1. Severity of the issue: (select one)
None: I’m just curious or want clarification.
2. Environment:
- Ray version: N/A (Looking into potential integration)
- Python version: 3.10+
- OS: Linux / Darwin
- Cloud/Infrastructure: Highly Heterogeneous Clusters (e.g., Mixed ARM/x86, varying GPU generations)
3. What happened vs. what you expected:
- Expected: A scheduling mechanism that can achieve near-global optimal task-to-node mapping in clusters where hardware performance is “unrelated” (i.e., task performance depends heavily on specific architecture/instruction sets).
- Actual: Most default schedulers rely on local heuristics (like least-requested or round-robin) which, while fast, often result in sub-optimal makespan and energy waste in complex heterogeneous scenarios.

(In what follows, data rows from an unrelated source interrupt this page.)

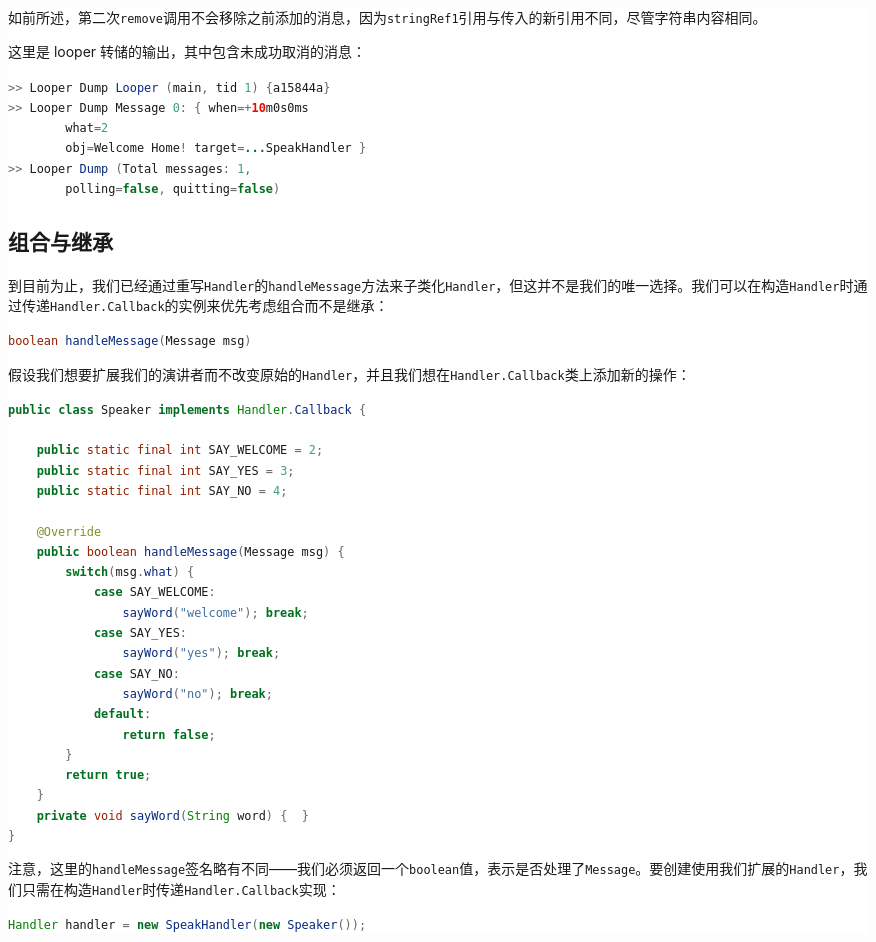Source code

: 如前所述，第二次`remove`调用不会移除之前添加的消息，因为`stringRef1`引用与传入的新引用不同，尽管字符串内容相同。

这里是 looper 转储的输出，其中包含未成功取消的消息：

```java
>> Looper Dump Looper (main, tid 1) {a15844a}
>> Looper Dump Message 0: { when=+10m0s0ms
        what=2       
        obj=Welcome Home! target=...SpeakHandler }
>> Looper Dump (Total messages: 1,
        polling=false, quitting=false)
```

## 组合与继承

到目前为止，我们已经通过重写`Handler`的`handleMessage`方法来子类化`Handler`，但这并不是我们的唯一选择。我们可以在构造`Handler`时通过传递`Handler.Callback`的实例来优先考虑组合而不是继承：

```java
boolean handleMessage(Message msg)
```

假设我们想要扩展我们的演讲者而不改变原始的`Handler`，并且我们想在`Handler.Callback`类上添加新的操作：

```java
public class Speaker implements Handler.Callback {

    public static final int SAY_WELCOME = 2;
    public static final int SAY_YES = 3;
    public static final int SAY_NO = 4;

    @Override
    public boolean handleMessage(Message msg) {
        switch(msg.what) {
            case SAY_WELCOME:
                sayWord("welcome"); break;
            case SAY_YES:
                sayWord("yes"); break;
            case SAY_NO:
                sayWord("no"); break;
            default:
                return false;
        }
        return true;
    }
    private void sayWord(String word) {  }
}
```

注意，这里的`handleMessage`签名略有不同——我们必须返回一个`boolean`值，表示是否处理了`Message`。要创建使用我们扩展的`Handler`，我们只需在构造`Handler`时传递`Handler.Callback`实现：

```java
Handler handler = new SpeakHandler(new Speaker());
```
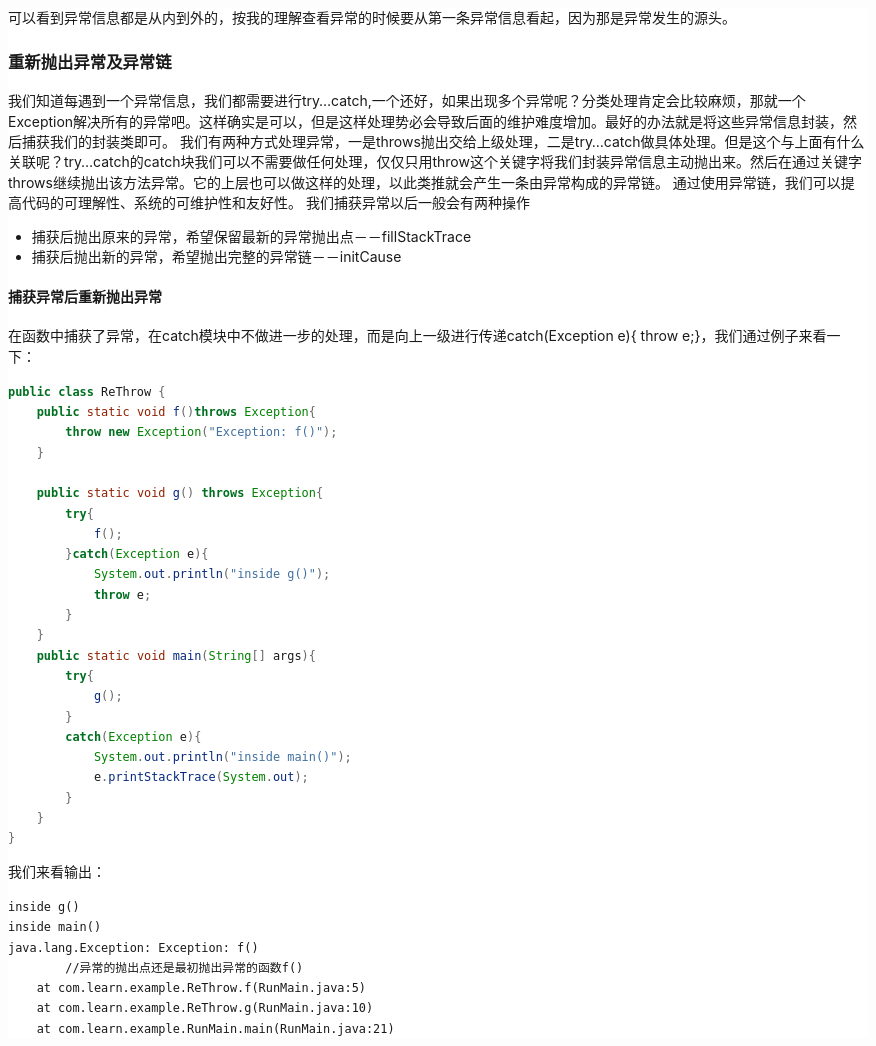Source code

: 可以看到异常信息都是从内到外的，按我的理解查看异常的时候要从第一条异常信息看起，因为那是异常发生的源头。

### 重新抛出异常及异常链

我们知道每遇到一个异常信息，我们都需要进行try…catch,一个还好，如果出现多个异常呢？分类处理肯定会比较麻烦，那就一个Exception解决所有的异常吧。这样确实是可以，但是这样处理势必会导致后面的维护难度增加。最好的办法就是将这些异常信息封装，然后捕获我们的封装类即可。
我们有两种方式处理异常，一是throws抛出交给上级处理，二是try…catch做具体处理。但是这个与上面有什么关联呢？try…catch的catch块我们可以不需要做任何处理，仅仅只用throw这个关键字将我们封装异常信息主动抛出来。然后在通过关键字throws继续抛出该方法异常。它的上层也可以做这样的处理，以此类推就会产生一条由异常构成的异常链。
通过使用异常链，我们可以提高代码的可理解性、系统的可维护性和友好性。
我们捕获异常以后一般会有两种操作

- 捕获后抛出原来的异常，希望保留最新的异常抛出点－－fillStackTrace
- 捕获后抛出新的异常，希望抛出完整的异常链－－initCause

#### 捕获异常后重新抛出异常

在函数中捕获了异常，在catch模块中不做进一步的处理，而是向上一级进行传递catch(Exception e){ throw e;}，我们通过例子来看一下：

```java
public class ReThrow {
    public static void f()throws Exception{
        throw new Exception("Exception: f()");
    }

    public static void g() throws Exception{
        try{
            f();
        }catch(Exception e){
            System.out.println("inside g()");
            throw e;
        }
    }
    public static void main(String[] args){
        try{
            g();
        }
        catch(Exception e){
            System.out.println("inside main()");
            e.printStackTrace(System.out);
        }
    }
}
```

我们来看输出：

```html
inside g()
inside main()
java.lang.Exception: Exception: f()
        //异常的抛出点还是最初抛出异常的函数f()
	at com.learn.example.ReThrow.f(RunMain.java:5)
	at com.learn.example.ReThrow.g(RunMain.java:10)
	at com.learn.example.RunMain.main(RunMain.java:21)
```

Additional Details: Metaheuristic-based Global Task Placement
Hi Ray community,
I’m currently researching a hybrid metaheuristic approach (GA + VNS) to address the Unrelated Parallel Machine Scheduling (UPMS) problem in highly heterogeneous distributed systems.
Research Findings:
In our simulations using standard benchmarks (Braun et al.), our approach significantly outperforms classic heuristics (like HEFT or Min-Min) in both Makespan and Energy Consumption (statistically validated with Friedman test p < 0.001).
Proposed Architecture for Ray Integration:
Since metaheuristics (Genetic Algorithms + Variable Neighborhood Search) can be computationally heavy, I am exploring an Asynchronous Optimization Loop pattern:
-
Background Optimizer: A service that continuously observes the Ray cluster state and the pending task queue. It runs the GA+VNS logic out-of-band to compute a “Global Ideal Mapping.”
-
Placement Advice: This state is then used to provide “Advice” or ranked weights to the Ray Scheduler, allowing for millisecond-level placement decisions that align with a globally optimal plan.
Questions for the community:
-
Is hardware heterogeneity (e.g., mixing H100/A100/T4 GPUs or ARM/x86) a major pain point you see when scaling Ray workloads?
-
Has there been any exploration into search-based/metaheuristic placement policies within the Ray Core scheduler or as a pluggable optimizer?
-
Since Ray is heavily Python-based, would there be interest in a modular “Optimization Service” that can ingest resource metrics to guide placement?
I would love to get the Ray community’s perspective on how such a pattern could fit into the Ray roadmap!